→ Work task
Here the job is to transcribe the data exactly while omitting the images.

→ Data in this exercise
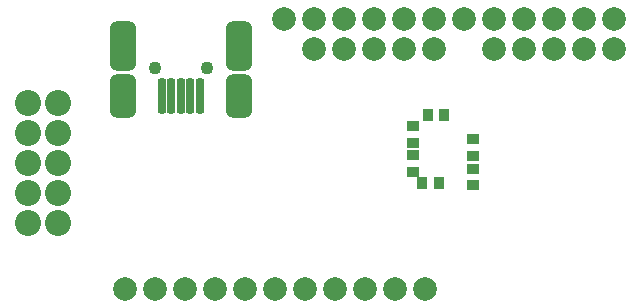
<source format=gbs>
%FSTAX23Y23*%
%MOIN*%
%SFA1B1*%

%IPPOS*%
%AMD68*
4,1,8,-0.013800,0.050200,-0.013800,-0.050200,-0.004900,-0.059100,0.004900,-0.059100,0.013800,-0.050200,0.013800,0.050200,0.004900,0.059100,-0.004900,0.059100,-0.013800,0.050200,0.0*
1,1,0.017840,-0.004900,0.050200*
1,1,0.017840,-0.004900,-0.050200*
1,1,0.017840,0.004900,-0.050200*
1,1,0.017840,0.004900,0.050200*
%
%AMD69*
4,1,8,-0.044400,0.048700,-0.044400,-0.048700,-0.020200,-0.072900,0.020200,-0.072900,0.044400,-0.048700,0.044400,0.048700,0.020200,0.072900,-0.020200,0.072900,-0.044400,0.048700,0.0*
1,1,0.048360,-0.020200,0.048700*
1,1,0.048360,-0.020200,-0.048700*
1,1,0.048360,0.020200,-0.048700*
1,1,0.048360,0.020200,0.048700*
%
%AMD70*
4,1,8,-0.044400,0.058600,-0.044400,-0.058600,-0.020200,-0.082700,0.020200,-0.082700,0.044400,-0.058600,0.044400,0.058600,0.020200,0.082700,-0.020200,0.082700,-0.044400,0.058600,0.0*
1,1,0.048360,-0.020200,0.058600*
1,1,0.048360,-0.020200,-0.058600*
1,1,0.048360,0.020200,-0.058600*
1,1,0.048360,0.020200,0.058600*
%
%AMD71*
4,1,8,-0.044400,0.048700,-0.044400,-0.048700,-0.020200,-0.072900,0.020200,-0.072900,0.044400,-0.048700,0.044400,0.048700,0.020200,0.072900,-0.020200,0.072900,-0.044400,0.048700,0.0*
1,1,0.048360,-0.020200,0.048700*
1,1,0.048360,-0.020200,-0.048700*
1,1,0.048360,0.020200,-0.048700*
1,1,0.048360,0.020200,0.048700*
%
%ADD48R,0.043430X0.035560*%
%ADD49R,0.035560X0.043430*%
%ADD65C,0.078870*%
%ADD66C,0.043430*%
%ADD67C,0.086740*%
G04~CAMADD=68~8~0.0~0.0~1182.4~276.9~89.2~0.0~15~0.0~0.0~0.0~0.0~0~0.0~0.0~0.0~0.0~0~0.0~0.0~0.0~90.0~276.0~1182.0*
%ADD68D68*%
G04~CAMADD=69~8~0.0~0.0~1457.9~887.1~241.8~0.0~15~0.0~0.0~0.0~0.0~0~0.0~0.0~0.0~0.0~0~0.0~0.0~0.0~90.0~888.0~1459.0*
%ADD69D69*%
G04~CAMADD=70~8~0.0~0.0~1654.8~887.1~241.8~0.0~15~0.0~0.0~0.0~0.0~0~0.0~0.0~0.0~0.0~0~0.0~0.0~0.0~90.0~888.0~1655.0*
%ADD70D70*%
G04~CAMADD=71~8~0.0~0.0~1457.9~887.1~241.8~0.0~15~0.0~0.0~0.0~0.0~0~0.0~0.0~0.0~0.0~0~0.0~0.0~0.0~90.0~888.0~1459.0*
%ADD71D71*%
%LNcombine8-1*%
%LPD*%
G54D48*
X01606Y00578D03*
Y00523D03*
Y0048D03*
Y00425D03*
X01407Y00525D03*
Y0047D03*
X01405Y00566D03*
Y00622D03*
G54D49*
X01456Y00661D03*
X01511D03*
X01492Y00433D03*
X01437D03*
G54D65*
X00845Y0008D03*
X00745D03*
X00645D03*
X00545D03*
X00445D03*
X01475Y0098D03*
X01375D03*
X01075D03*
X01275D03*
X00975D03*
X01175D03*
X01575D03*
X01775D03*
X01875D03*
X01975D03*
X02075D03*
X01675D03*
X01475Y0088D03*
X01375D03*
X01275D03*
X01175D03*
X01075D03*
X02075D03*
X01975D03*
X01875D03*
X01775D03*
X01675D03*
X00945Y0008D03*
X01145D03*
X01245D03*
X01345D03*
X01445D03*
X01045D03*
G54D66*
X0072Y00815D03*
X00546D03*
G54D67*
X00124Y007D03*
Y006D03*
Y005D03*
Y004D03*
Y003D03*
X00224Y005D03*
Y004D03*
Y003D03*
Y007D03*
Y006D03*
G54D68*
X00633Y00723D03*
X00696D03*
X00664D03*
X0057D03*
X00601D03*
G54D69*
X00827Y00722D03*
G54D70*
X00827Y00889D03*
X00439D03*
G54D71*
X00439Y00722D03*
M02*
</source>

→ Response box
<source format=gbs>
%FSTAX23Y23*%
%MOIN*%
%SFA1B1*%

%IPPOS*%
%AMD68*
4,1,8,-0.013800,0.050200,-0.013800,-0.050200,-0.004900,-0.059100,0.004900,-0.059100,0.013800,-0.050200,0.013800,0.050200,0.004900,0.059100,-0.004900,0.059100,-0.013800,0.050200,0.0*
1,1,0.017840,-0.004900,0.050200*
1,1,0.017840,-0.004900,-0.050200*
1,1,0.017840,0.004900,-0.050200*
1,1,0.017840,0.004900,0.050200*
%
%AMD69*
4,1,8,-0.044400,0.048700,-0.044400,-0.048700,-0.020200,-0.072900,0.020200,-0.072900,0.044400,-0.048700,0.044400,0.048700,0.020200,0.072900,-0.020200,0.072900,-0.044400,0.048700,0.0*
1,1,0.048360,-0.020200,0.048700*
1,1,0.048360,-0.020200,-0.048700*
1,1,0.048360,0.020200,-0.048700*
1,1,0.048360,0.020200,0.048700*
%
%AMD70*
4,1,8,-0.044400,0.058600,-0.044400,-0.058600,-0.020200,-0.082700,0.020200,-0.082700,0.044400,-0.058600,0.044400,0.058600,0.020200,0.082700,-0.020200,0.082700,-0.044400,0.058600,0.0*
1,1,0.048360,-0.020200,0.058600*
1,1,0.048360,-0.020200,-0.058600*
1,1,0.048360,0.020200,-0.058600*
1,1,0.048360,0.020200,0.058600*
%
%AMD71*
4,1,8,-0.044400,0.048700,-0.044400,-0.048700,-0.020200,-0.072900,0.020200,-0.072900,0.044400,-0.048700,0.044400,0.048700,0.020200,0.072900,-0.020200,0.072900,-0.044400,0.048700,0.0*
1,1,0.048360,-0.020200,0.048700*
1,1,0.048360,-0.020200,-0.048700*
1,1,0.048360,0.020200,-0.048700*
1,1,0.048360,0.020200,0.048700*
%
%ADD48R,0.043430X0.035560*%
%ADD49R,0.035560X0.043430*%
%ADD65C,0.078870*%
%ADD66C,0.043430*%
%ADD67C,0.086740*%
G04~CAMADD=68~8~0.0~0.0~1182.4~276.9~89.2~0.0~15~0.0~0.0~0.0~0.0~0~0.0~0.0~0.0~0.0~0~0.0~0.0~0.0~90.0~276.0~1182.0*
%ADD68D68*%
G04~CAMADD=69~8~0.0~0.0~1457.9~887.1~241.8~0.0~15~0.0~0.0~0.0~0.0~0~0.0~0.0~0.0~0.0~0~0.0~0.0~0.0~90.0~888.0~1459.0*
%ADD69D69*%
G04~CAMADD=70~8~0.0~0.0~1654.8~887.1~241.8~0.0~15~0.0~0.0~0.0~0.0~0~0.0~0.0~0.0~0.0~0~0.0~0.0~0.0~90.0~888.0~1655.0*
%ADD70D70*%
G04~CAMADD=71~8~0.0~0.0~1457.9~887.1~241.8~0.0~15~0.0~0.0~0.0~0.0~0~0.0~0.0~0.0~0.0~0~0.0~0.0~0.0~90.0~888.0~1459.0*
%ADD71D71*%
%LNcombine8-1*%
%LPD*%
G54D48*
X01606Y00578D03*
Y00523D03*
Y0048D03*
Y00425D03*
X01407Y00525D03*
Y0047D03*
X01405Y00566D03*
Y00622D03*
G54D49*
X01456Y00661D03*
X01511D03*
X01492Y00433D03*
X01437D03*
G54D65*
X00845Y0008D03*
X00745D03*
X00645D03*
X00545D03*
X00445D03*
X01475Y0098D03*
X01375D03*
X01075D03*
X01275D03*
X00975D03*
X01175D03*
X01575D03*
X01775D03*
X01875D03*
X01975D03*
X02075D03*
X01675D03*
X01475Y0088D03*
X01375D03*
X01275D03*
X01175D03*
X01075D03*
X02075D03*
X01975D03*
X01875D03*
X01775D03*
X01675D03*
X00945Y0008D03*
X01145D03*
X01245D03*
X01345D03*
X01445D03*
X01045D03*
G54D66*
X0072Y00815D03*
X00546D03*
G54D67*
X00124Y007D03*
Y006D03*
Y005D03*
Y004D03*
Y003D03*
X00224Y005D03*
Y004D03*
Y003D03*
Y007D03*
Y006D03*
G54D68*
X00633Y00723D03*
X00696D03*
X00664D03*
X0057D03*
X00601D03*
G54D69*
X00827Y00722D03*
G54D70*
X00827Y00889D03*
X00439D03*
G54D71*
X00439Y00722D03*
M02*
</source>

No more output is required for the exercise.